Le bilan du Führer est évidemment négatif. De même que l’empire d’Alexandre s’effondre après la mort du héros, de même que l’empire romain s’enfonce dans le déclin dû à l’influence orientale, de même que les monarchies triomphent à nouveau après 1815, l’Europe s’effondre après Hitler. C’est la domination de l’URSS et des Etats-Unis puis, après la chute du premier et l’affaiblissement de la Russie, des Etats-Unis seuls, eux-mêmes soumis à la décadence. Mais son idéal n’est pas mort dans le bunker de Berlin et peut renaître à tout moment et pourquoi pas chez son ancien allié et ennemi, la Russie. Ou bien celui-ci pourrait renaître dans toute l’Europe d’une manière inattendue.

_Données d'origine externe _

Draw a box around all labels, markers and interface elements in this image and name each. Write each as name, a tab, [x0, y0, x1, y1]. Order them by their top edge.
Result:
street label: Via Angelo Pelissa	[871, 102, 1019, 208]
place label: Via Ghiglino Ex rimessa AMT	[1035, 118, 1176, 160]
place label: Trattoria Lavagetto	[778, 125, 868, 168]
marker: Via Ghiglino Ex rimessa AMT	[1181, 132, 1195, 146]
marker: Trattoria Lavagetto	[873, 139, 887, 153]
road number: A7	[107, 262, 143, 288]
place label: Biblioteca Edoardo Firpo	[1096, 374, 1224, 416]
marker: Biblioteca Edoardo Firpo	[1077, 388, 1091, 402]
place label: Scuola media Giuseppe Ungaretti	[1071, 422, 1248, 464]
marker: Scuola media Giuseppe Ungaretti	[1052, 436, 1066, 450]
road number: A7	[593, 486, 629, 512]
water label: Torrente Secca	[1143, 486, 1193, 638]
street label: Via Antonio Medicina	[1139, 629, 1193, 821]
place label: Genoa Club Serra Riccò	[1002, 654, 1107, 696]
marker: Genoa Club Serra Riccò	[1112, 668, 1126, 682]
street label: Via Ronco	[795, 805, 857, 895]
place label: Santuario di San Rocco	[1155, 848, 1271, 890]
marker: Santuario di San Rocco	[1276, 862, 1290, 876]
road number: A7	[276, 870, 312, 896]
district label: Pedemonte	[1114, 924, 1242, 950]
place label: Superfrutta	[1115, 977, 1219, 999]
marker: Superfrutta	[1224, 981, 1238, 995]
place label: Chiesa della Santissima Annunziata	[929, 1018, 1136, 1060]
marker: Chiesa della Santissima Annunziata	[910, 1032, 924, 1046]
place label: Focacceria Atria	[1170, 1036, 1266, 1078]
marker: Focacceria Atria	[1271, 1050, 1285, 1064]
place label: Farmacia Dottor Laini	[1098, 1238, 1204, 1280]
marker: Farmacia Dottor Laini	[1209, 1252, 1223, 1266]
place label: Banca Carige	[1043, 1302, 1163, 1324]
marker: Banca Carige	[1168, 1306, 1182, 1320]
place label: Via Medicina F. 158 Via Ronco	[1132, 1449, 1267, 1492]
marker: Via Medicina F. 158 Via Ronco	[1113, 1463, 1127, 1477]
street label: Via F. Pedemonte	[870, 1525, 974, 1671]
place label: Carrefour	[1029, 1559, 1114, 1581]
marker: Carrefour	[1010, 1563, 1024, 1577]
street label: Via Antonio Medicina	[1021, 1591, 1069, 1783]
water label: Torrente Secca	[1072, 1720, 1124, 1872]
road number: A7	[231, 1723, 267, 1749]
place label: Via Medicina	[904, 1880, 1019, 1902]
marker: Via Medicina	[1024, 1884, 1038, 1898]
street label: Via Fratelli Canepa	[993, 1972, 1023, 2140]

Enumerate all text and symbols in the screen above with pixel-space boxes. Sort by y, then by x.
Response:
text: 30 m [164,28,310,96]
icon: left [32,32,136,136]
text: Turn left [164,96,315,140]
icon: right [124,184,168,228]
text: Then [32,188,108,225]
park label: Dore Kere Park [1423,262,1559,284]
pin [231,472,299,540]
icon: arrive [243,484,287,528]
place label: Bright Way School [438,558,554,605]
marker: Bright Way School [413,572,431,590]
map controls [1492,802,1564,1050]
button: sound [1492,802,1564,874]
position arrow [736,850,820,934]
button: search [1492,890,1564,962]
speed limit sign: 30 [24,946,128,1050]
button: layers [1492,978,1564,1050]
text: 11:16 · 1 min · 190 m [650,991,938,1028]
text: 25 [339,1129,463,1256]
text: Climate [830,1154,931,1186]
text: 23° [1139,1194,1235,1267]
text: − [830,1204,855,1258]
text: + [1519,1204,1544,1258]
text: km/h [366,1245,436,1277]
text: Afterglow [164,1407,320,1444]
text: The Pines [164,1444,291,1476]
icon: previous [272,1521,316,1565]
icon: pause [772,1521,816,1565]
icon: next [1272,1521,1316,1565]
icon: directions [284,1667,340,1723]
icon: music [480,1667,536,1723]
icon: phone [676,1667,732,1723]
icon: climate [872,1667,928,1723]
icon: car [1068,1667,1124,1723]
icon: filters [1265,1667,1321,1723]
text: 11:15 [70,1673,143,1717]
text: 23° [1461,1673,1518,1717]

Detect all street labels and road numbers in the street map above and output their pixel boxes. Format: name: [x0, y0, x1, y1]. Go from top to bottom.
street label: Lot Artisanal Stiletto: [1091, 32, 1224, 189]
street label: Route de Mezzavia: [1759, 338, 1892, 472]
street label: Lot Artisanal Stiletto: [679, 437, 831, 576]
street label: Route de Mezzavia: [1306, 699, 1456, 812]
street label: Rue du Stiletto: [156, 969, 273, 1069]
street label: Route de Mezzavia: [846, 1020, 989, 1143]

Le rêve d’Alexandre, de César, de Napoléon et d’Hitler, ne s’arrêtera pas. Dans cette optique, l’apparition d’un nouvel avatar du dieu guerrier, celui que les Indiens appellent Kalkî, réincarnation ultime de Vishnu ou d’Indra, et qui ramènerait l’âge d’or, est inévitable. L’histoire future saura raconter l’aventure de ces conquérants du passé, négligeant les critiques de nos sycophantes modernes. Plutôt que de voir en Hitler un atroce boucher, ce qui n’enlève rien aux millions de morts du fait de sa politique, il pourrait n’avoir été que l’annonciateur d’autre chose.

Il est assez logique qu’un avatar du dieu de la guerre, comme Hitler, soit associé aux nombreux crimes de son régime. Le dieu Arès chez Homère n’est-il pas qualifié de « meurtrier ». Cela n’enlève pourtant rien à la grandeur du dieu.